The people around me started to fill with worry and warned me that I was harming myself and would die. I didn’t want to listen but I was miserable and desperate so I started reading blogs online. Recovery blogs, healthy living blogs, fitness blogs and I began to notice a pattern. Everyone was eating so much!

Most of the blogs I read were about other people who had gone through eating disorders or some kind of eating problems and yet were recovered or recovering. They were eating healthy foods and lots of it. They were also lifting weights and cutting their cardio. I thought this was crazy talk! But I kept reading.

At this point I pulled myself out of college and was back at home.

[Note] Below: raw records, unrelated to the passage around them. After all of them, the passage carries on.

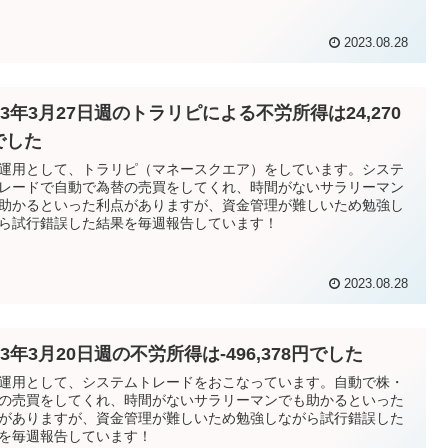
2023.08.28
23年3月27日週のトラリピによる不労所得は24,270
でした
運用として、トラリピ（マネースクエア）をしています。システ
レードで自動で為替の売買をしてくれ、時間がないサラリーマン
助かるといった利点がありますが、資金管理が難しいため勉強し
ら試行錯誤した結果を毎週報告しています！
2023.08.28
23年3月20日週の不労所得は-496,378円でした
運用として、システムトレードをおこなっています。自動で株・
の売買をしてくれ、時間がないサラリーマンでも助かるといった
がありますが、資金管理が難しいため勉強しながら試行錯誤した
を毎週報告しています！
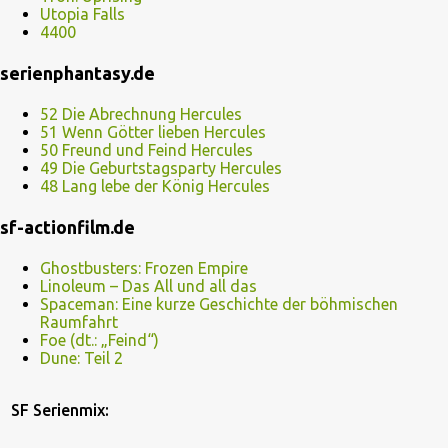
Utopia Falls
4400
serienphantasy.de
52 Die Abrechnung Hercules
51 Wenn Götter lieben Hercules
50 Freund und Feind Hercules
49 Die Geburtstagsparty Hercules
48 Lang lebe der König Hercules
sf-actionfilm.de
Ghostbusters: Frozen Empire
Linoleum – Das All und all das
Spaceman: Eine kurze Geschichte der böhmischen
Raumfahrt
Foe (dt.: „Feind“)
Dune: Teil 2
SF Serienmix:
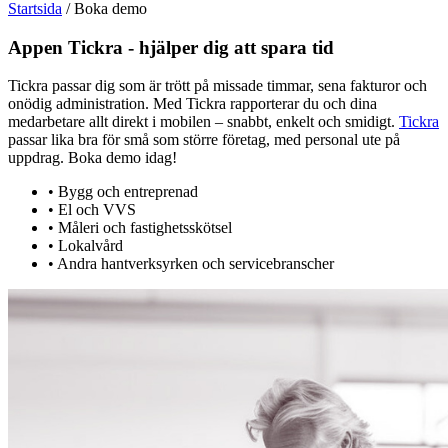
Startsida
/
Boka demo
Appen Tickra - hjälper dig att spara tid
Tickra passar dig som är trött på missade timmar, sena fakturor och
onödig administration. Med Tickra rapporterar du och dina
medarbetare allt direkt i mobilen – snabbt, enkelt och smidigt.
Tickra
passar lika bra för små som större företag, med personal ute på
uppdrag. Boka demo idag!
• Bygg och entreprenad
• El och VVS
• Måleri och fastighetsskötsel
• Lokalvård
• Andra hantverksyrken och servicebranscher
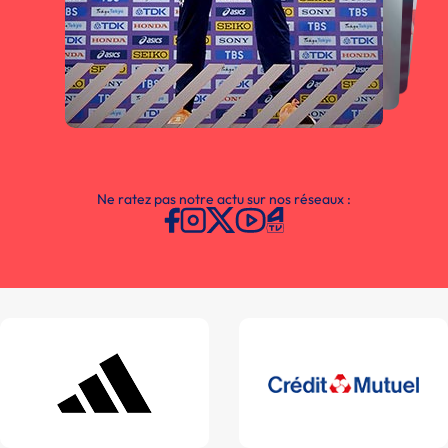
Ne ratez pas notre actu sur nos réseaux :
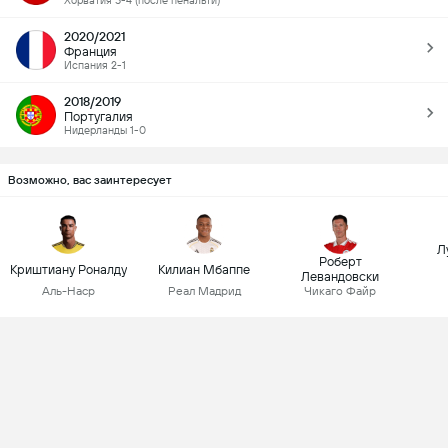
Хорватия 5-4 (после пенальти)
2020/2021
Франция
Испания 2-1
2018/2019
Португалия
Нидерланды 1-0
Возможно, вас заинтересует
Л
Роберт
Криштиану Роналду
Килиан Мбаппе
Левандовски
Аль-Наср
Реал Мадрид
Чикаго Файр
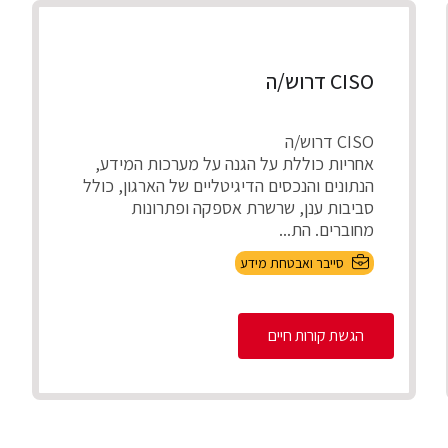
CISO דרוש/ה
CISO דרוש/ה
אחריות כוללת על הגנה על מערכות המידע,
הנתונים והנכסים הדיגיטליים של הארגון, כולל
סביבות ענן, שרשרת אספקה ופתרונות
מחוברים. הת...
סייבר ואבטחת מידע
הגשת קורות חיים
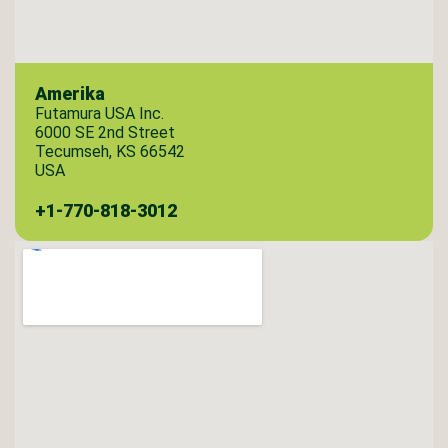
Amerika
Futamura USA Inc.
6000 SE 2nd Street
Tecumseh, KS 66542
USA
+1-770-818-3012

I made some goals after reading these blogs that I was going to eat more, I was going to start lifting weights and I was going to love myself.

And that is what I did.

It was scary going from little food to a little more to a lot more, but I knew I was now nourishing my body so it could repair itself after my strength workouts and also from the stress I had put on it.

I loved lifting heavy weights and it became my biggest motivation in recovery.*

I switched my focus from being weak to being strong and things began to take off.

I gained weight slowly but I was happy again. I was gaining awesome muscle and I loved what was happening. For the first time in my life, I was glad when the number on the scale went up.

And after a while, the scale became just that, a scale. Not something to measure success by, nor something that told me if I was good enough or not. My weight no longer mattered to me because I was confident in my body for once.

I loved being strong and thrived in my workouts.

I’m still not really sure what recovery actually means and I’m assuming it can mean different things for everyone,  but I think I’ve found it, or at least most of it.

Today, I eat lots of healthy food and enjoy it. I cook and I bake and I workout hard and I am happy. Strength training has made all the difference for me and has allowed me to be strong in both body and mind. It has allowed me to heal, grow, and love myself for who I am. Knowing that my body is capable of lifting almost double my bodyweight off the floor gives me power. A new kind of power, unlike Ed’s promises of power, the weight room gives me a sense of confidence. It’s a place where I know I am proud of myself and where I am just me, nobody else.

I still have days where I fall back and things that I need to address but who doesn’t? Life is a journey and we never stop learning, so it’s a good thing I love to learn.

I am proud of my story and how far I have come and I can now confidently say that I love who I am and where I’ve been.